**EXERCISE INSTRUCTIONS**
Output all the entries word for word. Omit the pictures.
+++ SOURCE DATA
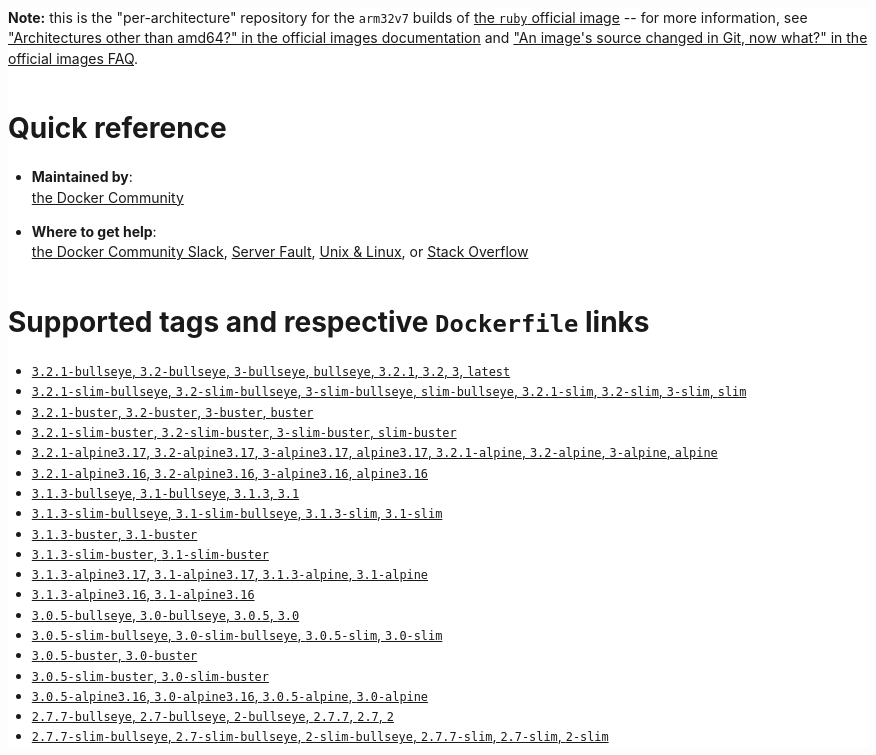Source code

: 

**Note:** this is the "per-architecture" repository for the `arm32v7` builds of [the `ruby` official image](https://hub.docker.com/_/ruby) -- for more information, see ["Architectures other than amd64?" in the official images documentation](https://github.com/docker-library/official-images#architectures-other-than-amd64) and ["An image's source changed in Git, now what?" in the official images FAQ](https://github.com/docker-library/faq#an-images-source-changed-in-git-now-what).

# Quick reference

-	**Maintained by**:  
	[the Docker Community](https://github.com/docker-library/ruby)

-	**Where to get help**:  
	[the Docker Community Slack](https://dockr.ly/comm-slack), [Server Fault](https://serverfault.com/help/on-topic), [Unix & Linux](https://unix.stackexchange.com/help/on-topic), or [Stack Overflow](https://stackoverflow.com/help/on-topic)

# Supported tags and respective `Dockerfile` links

-	[`3.2.1-bullseye`, `3.2-bullseye`, `3-bullseye`, `bullseye`, `3.2.1`, `3.2`, `3`, `latest`](https://github.com/docker-library/ruby/blob/c068755c5a4b78ae781ed9f8245ab6fb7aab519a/3.2/bullseye/Dockerfile)
-	[`3.2.1-slim-bullseye`, `3.2-slim-bullseye`, `3-slim-bullseye`, `slim-bullseye`, `3.2.1-slim`, `3.2-slim`, `3-slim`, `slim`](https://github.com/docker-library/ruby/blob/c068755c5a4b78ae781ed9f8245ab6fb7aab519a/3.2/slim-bullseye/Dockerfile)
-	[`3.2.1-buster`, `3.2-buster`, `3-buster`, `buster`](https://github.com/docker-library/ruby/blob/c068755c5a4b78ae781ed9f8245ab6fb7aab519a/3.2/buster/Dockerfile)
-	[`3.2.1-slim-buster`, `3.2-slim-buster`, `3-slim-buster`, `slim-buster`](https://github.com/docker-library/ruby/blob/c068755c5a4b78ae781ed9f8245ab6fb7aab519a/3.2/slim-buster/Dockerfile)
-	[`3.2.1-alpine3.17`, `3.2-alpine3.17`, `3-alpine3.17`, `alpine3.17`, `3.2.1-alpine`, `3.2-alpine`, `3-alpine`, `alpine`](https://github.com/docker-library/ruby/blob/c068755c5a4b78ae781ed9f8245ab6fb7aab519a/3.2/alpine3.17/Dockerfile)
-	[`3.2.1-alpine3.16`, `3.2-alpine3.16`, `3-alpine3.16`, `alpine3.16`](https://github.com/docker-library/ruby/blob/c068755c5a4b78ae781ed9f8245ab6fb7aab519a/3.2/alpine3.16/Dockerfile)
-	[`3.1.3-bullseye`, `3.1-bullseye`, `3.1.3`, `3.1`](https://github.com/docker-library/ruby/blob/9fd589661dd0e12b082336e9c6f731196fe39ba8/3.1/bullseye/Dockerfile)
-	[`3.1.3-slim-bullseye`, `3.1-slim-bullseye`, `3.1.3-slim`, `3.1-slim`](https://github.com/docker-library/ruby/blob/9fd589661dd0e12b082336e9c6f731196fe39ba8/3.1/slim-bullseye/Dockerfile)
-	[`3.1.3-buster`, `3.1-buster`](https://github.com/docker-library/ruby/blob/9fd589661dd0e12b082336e9c6f731196fe39ba8/3.1/buster/Dockerfile)
-	[`3.1.3-slim-buster`, `3.1-slim-buster`](https://github.com/docker-library/ruby/blob/9fd589661dd0e12b082336e9c6f731196fe39ba8/3.1/slim-buster/Dockerfile)
-	[`3.1.3-alpine3.17`, `3.1-alpine3.17`, `3.1.3-alpine`, `3.1-alpine`](https://github.com/docker-library/ruby/blob/a51b7da07425cc2f5a35178ef83fd908b59beb5d/3.1/alpine3.17/Dockerfile)
-	[`3.1.3-alpine3.16`, `3.1-alpine3.16`](https://github.com/docker-library/ruby/blob/9fd589661dd0e12b082336e9c6f731196fe39ba8/3.1/alpine3.16/Dockerfile)
-	[`3.0.5-bullseye`, `3.0-bullseye`, `3.0.5`, `3.0`](https://github.com/docker-library/ruby/blob/ece6f45d6d00b803a4e1a33cd5a55895cf928357/3.0/bullseye/Dockerfile)
-	[`3.0.5-slim-bullseye`, `3.0-slim-bullseye`, `3.0.5-slim`, `3.0-slim`](https://github.com/docker-library/ruby/blob/ece6f45d6d00b803a4e1a33cd5a55895cf928357/3.0/slim-bullseye/Dockerfile)
-	[`3.0.5-buster`, `3.0-buster`](https://github.com/docker-library/ruby/blob/ece6f45d6d00b803a4e1a33cd5a55895cf928357/3.0/buster/Dockerfile)
-	[`3.0.5-slim-buster`, `3.0-slim-buster`](https://github.com/docker-library/ruby/blob/ece6f45d6d00b803a4e1a33cd5a55895cf928357/3.0/slim-buster/Dockerfile)
-	[`3.0.5-alpine3.16`, `3.0-alpine3.16`, `3.0.5-alpine`, `3.0-alpine`](https://github.com/docker-library/ruby/blob/ece6f45d6d00b803a4e1a33cd5a55895cf928357/3.0/alpine3.16/Dockerfile)
-	[`2.7.7-bullseye`, `2.7-bullseye`, `2-bullseye`, `2.7.7`, `2.7`, `2`](https://github.com/docker-library/ruby/blob/cdac1ffbc959768a5b82014dbb8c8006fe6f7880/2.7/bullseye/Dockerfile)
-	[`2.7.7-slim-bullseye`, `2.7-slim-bullseye`, `2-slim-bullseye`, `2.7.7-slim`, `2.7-slim`, `2-slim`](https://github.com/docker-library/ruby/blob/cdac1ffbc959768a5b82014dbb8c8006fe6f7880/2.7/slim-bullseye/Dockerfile)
++++++
**ANSWER BOX**
Source code

: 

**Note:** this is the "per-architecture" repository for the `arm32v7` builds of [the `ruby` official image](https://hub.docker.com/_/ruby) -- for more information, see ["Architectures other than amd64?" in the official images documentation](https://github.com/docker-library/official-images#architectures-other-than-amd64) and ["An image's source changed in Git, now what?" in the official images FAQ](https://github.com/docker-library/faq#an-images-source-changed-in-git-now-what).

# Quick reference

-	**Maintained by**:  
	[the Docker Community](https://github.com/docker-library/ruby)

-	**Where to get help**:  
	[the Docker Community Slack](https://dockr.ly/comm-slack), [Server Fault](https://serverfault.com/help/on-topic), [Unix & Linux](https://unix.stackexchange.com/help/on-topic), or [Stack Overflow](https://stackoverflow.com/help/on-topic)

# Supported tags and respective `Dockerfile` links

-	[`3.2.1-bullseye`, `3.2-bullseye`, `3-bullseye`, `bullseye`, `3.2.1`, `3.2`, `3`, `latest`](https://github.com/docker-library/ruby/blob/c068755c5a4b78ae781ed9f8245ab6fb7aab519a/3.2/bullseye/Dockerfile)
-	[`3.2.1-slim-bullseye`, `3.2-slim-bullseye`, `3-slim-bullseye`, `slim-bullseye`, `3.2.1-slim`, `3.2-slim`, `3-slim`, `slim`](https://github.com/docker-library/ruby/blob/c068755c5a4b78ae781ed9f8245ab6fb7aab519a/3.2/slim-bullseye/Dockerfile)
-	[`3.2.1-buster`, `3.2-buster`, `3-buster`, `buster`](https://github.com/docker-library/ruby/blob/c068755c5a4b78ae781ed9f8245ab6fb7aab519a/3.2/buster/Dockerfile)
-	[`3.2.1-slim-buster`, `3.2-slim-buster`, `3-slim-buster`, `slim-buster`](https://github.com/docker-library/ruby/blob/c068755c5a4b78ae781ed9f8245ab6fb7aab519a/3.2/slim-buster/Dockerfile)
-	[`3.2.1-alpine3.17`, `3.2-alpine3.17`, `3-alpine3.17`, `alpine3.17`, `3.2.1-alpine`, `3.2-alpine`, `3-alpine`, `alpine`](https://github.com/docker-library/ruby/blob/c068755c5a4b78ae781ed9f8245ab6fb7aab519a/3.2/alpine3.17/Dockerfile)
-	[`3.2.1-alpine3.16`, `3.2-alpine3.16`, `3-alpine3.16`, `alpine3.16`](https://github.com/docker-library/ruby/blob/c068755c5a4b78ae781ed9f8245ab6fb7aab519a/3.2/alpine3.16/Dockerfile)
-	[`3.1.3-bullseye`, `3.1-bullseye`, `3.1.3`, `3.1`](https://github.com/docker-library/ruby/blob/9fd589661dd0e12b082336e9c6f731196fe39ba8/3.1/bullseye/Dockerfile)
-	[`3.1.3-slim-bullseye`, `3.1-slim-bullseye`, `3.1.3-slim`, `3.1-slim`](https://github.com/docker-library/ruby/blob/9fd589661dd0e12b082336e9c6f731196fe39ba8/3.1/slim-bullseye/Dockerfile)
-	[`3.1.3-buster`, `3.1-buster`](https://github.com/docker-library/ruby/blob/9fd589661dd0e12b082336e9c6f731196fe39ba8/3.1/buster/Dockerfile)
-	[`3.1.3-slim-buster`, `3.1-slim-buster`](https://github.com/docker-library/ruby/blob/9fd589661dd0e12b082336e9c6f731196fe39ba8/3.1/slim-buster/Dockerfile)
-	[`3.1.3-alpine3.17`, `3.1-alpine3.17`, `3.1.3-alpine`, `3.1-alpine`](https://github.com/docker-library/ruby/blob/a51b7da07425cc2f5a35178ef83fd908b59beb5d/3.1/alpine3.17/Dockerfile)
-	[`3.1.3-alpine3.16`, `3.1-alpine3.16`](https://github.com/docker-library/ruby/blob/9fd589661dd0e12b082336e9c6f731196fe39ba8/3.1/alpine3.16/Dockerfile)
-	[`3.0.5-bullseye`, `3.0-bullseye`, `3.0.5`, `3.0`](https://github.com/docker-library/ruby/blob/ece6f45d6d00b803a4e1a33cd5a55895cf928357/3.0/bullseye/Dockerfile)
-	[`3.0.5-slim-bullseye`, `3.0-slim-bullseye`, `3.0.5-slim`, `3.0-slim`](https://github.com/docker-library/ruby/blob/ece6f45d6d00b803a4e1a33cd5a55895cf928357/3.0/slim-bullseye/Dockerfile)
-	[`3.0.5-buster`, `3.0-buster`](https://github.com/docker-library/ruby/blob/ece6f45d6d00b803a4e1a33cd5a55895cf928357/3.0/buster/Dockerfile)
-	[`3.0.5-slim-buster`, `3.0-slim-buster`](https://github.com/docker-library/ruby/blob/ece6f45d6d00b803a4e1a33cd5a55895cf928357/3.0/slim-buster/Dockerfile)
-	[`3.0.5-alpine3.16`, `3.0-alpine3.16`, `3.0.5-alpine`, `3.0-alpine`](https://github.com/docker-library/ruby/blob/ece6f45d6d00b803a4e1a33cd5a55895cf928357/3.0/alpine3.16/Dockerfile)
-	[`2.7.7-bullseye`, `2.7-bullseye`, `2-bullseye`, `2.7.7`, `2.7`, `2`](https://github.com/docker-library/ruby/blob/cdac1ffbc959768a5b82014dbb8c8006fe6f7880/2.7/bullseye/Dockerfile)
-	[`2.7.7-slim-bullseye`, `2.7-slim-bullseye`, `2-slim-bullseye`, `2.7.7-slim`, `2.7-slim`, `2-slim`](https://github.com/docker-library/ruby/blob/cdac1ffbc959768a5b82014dbb8c8006fe6f7880/2.7/slim-bullseye/Dockerfile)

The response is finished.